**Trecho selecionado**
■ ■ ■ ■ ■

Já o promotor critica a “inércia” da prefeitura e dos donos das terras. “A prefeitura está jogando a toalha? O que eu enxergo aí é uma inércia da prefeitura e dos proprietários. Recomendei à prefeitura que faça a desocupação. O interesse de um grupo não pode estar acima da lei. Senão é anarquia”, afirma Luciano Pitta, que ameaça acionar os proprietários e o poder público.

“O curioso é que não se trata de gente necessitada. São invasões clandestinas orquestradas, que têm o objetivo claro do proveito econômico. Uma área de muita valorização”, analisa o promotor. “Se eles estão partindo para o enfrentamento, eles têm que ser enfrentados”, sugere.

Além de tudo, a área invadida é particular. A maior parte dos 5 milhões de m² pertence a quatro grupos de empresários dispostos a investir na região. O MP disse que ainda tenta localizar os proprietários das terras para que expliquem por que não protegem os terrenos. O único dono que o MP localizou foi a Liz Construções. “Notifiquei e eles não compareceram”, comentou.

Nenhum invasor foi ouvido. Até porque o CORREIO foi desaconselhado por moradores e até por autoridades a entrar nas terras e interpelá-los. Ao que parece, os conselhos estavam certos. Tanto que, na única vez que o fotógrafo do CORREIO saiu do carro para fazer um flagrante, a caminhonete branca passou a perseguir o carro do jornal. O que restou foi acelerar e deixar o local.

■ ■ ■ ■ ■

**Material fornecido**
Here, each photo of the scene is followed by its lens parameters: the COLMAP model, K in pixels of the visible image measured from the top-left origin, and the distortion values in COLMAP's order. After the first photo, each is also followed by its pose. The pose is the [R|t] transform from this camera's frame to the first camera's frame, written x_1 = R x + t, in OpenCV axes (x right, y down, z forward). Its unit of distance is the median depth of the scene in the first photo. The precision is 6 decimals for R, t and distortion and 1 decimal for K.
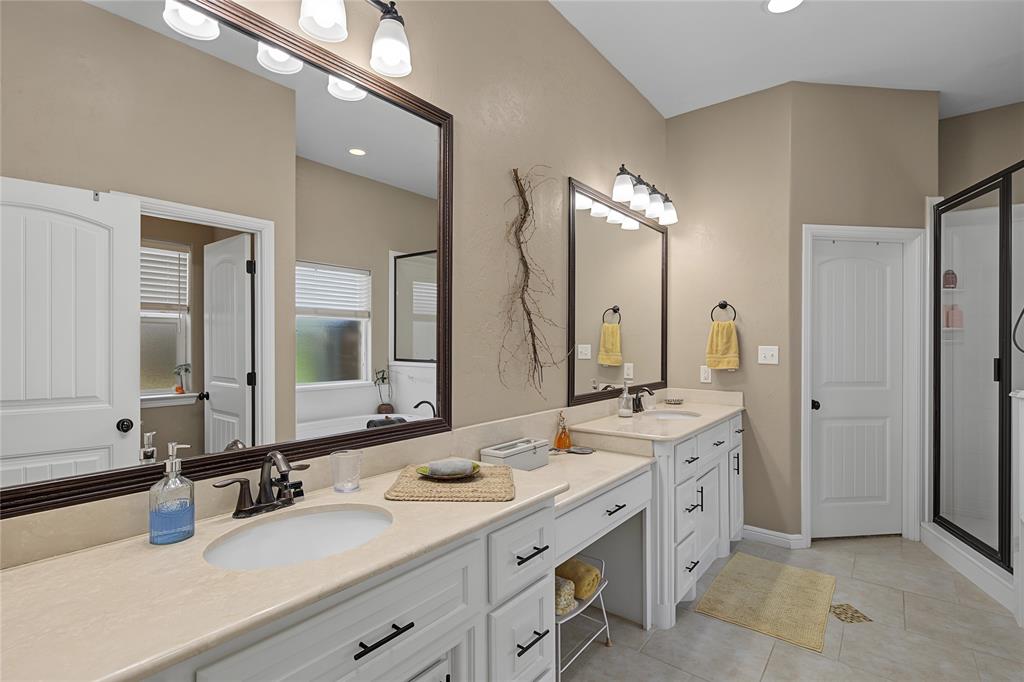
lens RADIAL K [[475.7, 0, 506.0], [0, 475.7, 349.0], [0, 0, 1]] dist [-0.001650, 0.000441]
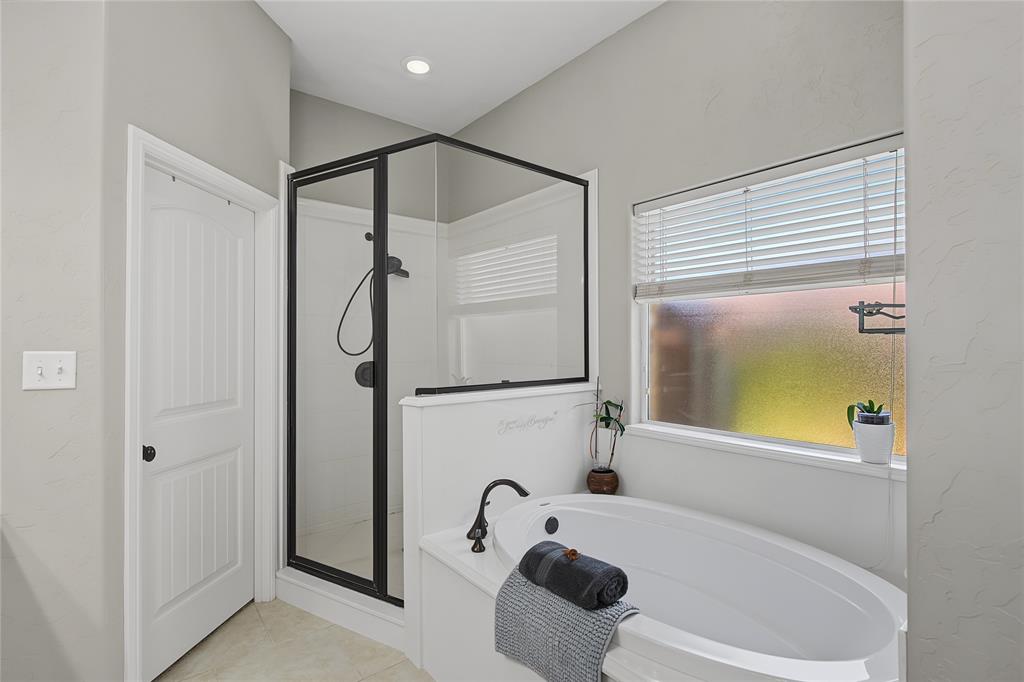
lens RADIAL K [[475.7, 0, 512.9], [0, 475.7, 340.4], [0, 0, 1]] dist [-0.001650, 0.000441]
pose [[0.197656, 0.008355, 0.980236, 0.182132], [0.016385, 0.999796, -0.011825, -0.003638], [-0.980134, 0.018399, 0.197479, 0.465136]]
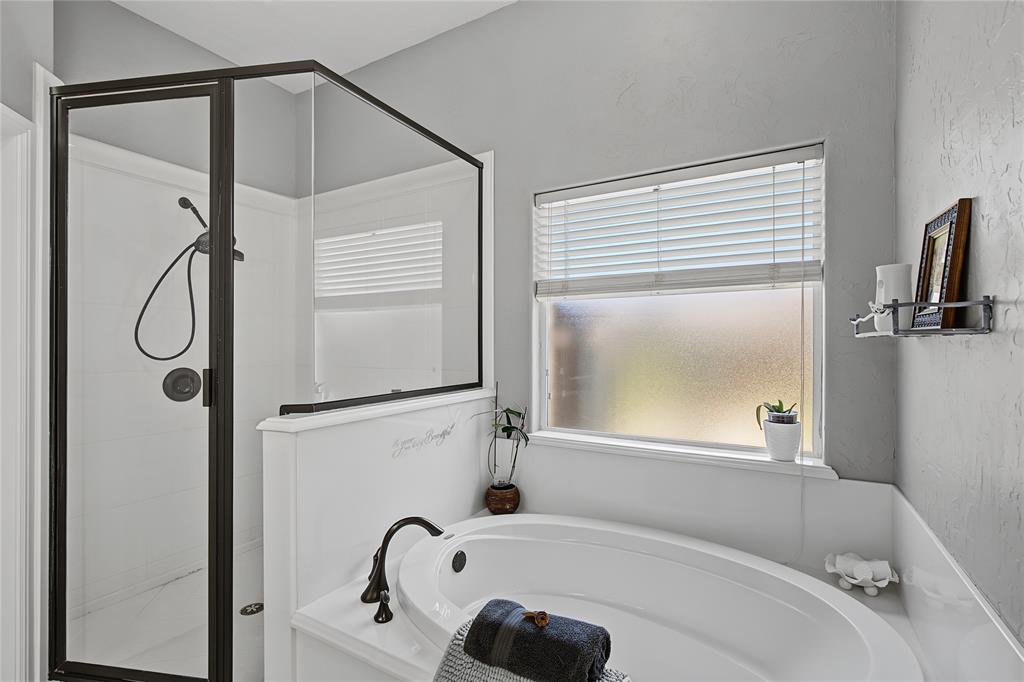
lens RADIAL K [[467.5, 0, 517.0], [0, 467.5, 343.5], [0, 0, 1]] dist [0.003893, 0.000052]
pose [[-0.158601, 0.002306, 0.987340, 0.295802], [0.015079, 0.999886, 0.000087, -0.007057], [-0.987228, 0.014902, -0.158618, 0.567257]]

■ ■ ■ ■ ■

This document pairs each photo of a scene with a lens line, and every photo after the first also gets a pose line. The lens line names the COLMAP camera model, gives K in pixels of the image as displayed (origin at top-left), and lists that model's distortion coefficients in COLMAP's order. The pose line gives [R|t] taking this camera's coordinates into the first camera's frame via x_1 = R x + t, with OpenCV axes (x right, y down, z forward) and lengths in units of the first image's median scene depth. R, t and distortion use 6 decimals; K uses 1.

■ ■ ■ ■ ■

Pode reproduzir o trecho sobre a invasão de terras, começando em "Já o promotor" e seguindo até "o poder público.", trocando "prefeitura" por "administração municipal"?

Já o promotor critica a “inércia” da administração municipal e dos donos das terras. “A administração municipal está jogando a toalha? O que eu enxergo aí é uma inércia da administração municipal e dos proprietários. Recomendei à administração municipal que faça a desocupação. O interesse de um grupo não pode estar acima da lei. Senão é anarquia”, afirma Luciano Pitta, que ameaça acionar os proprietários e o poder público.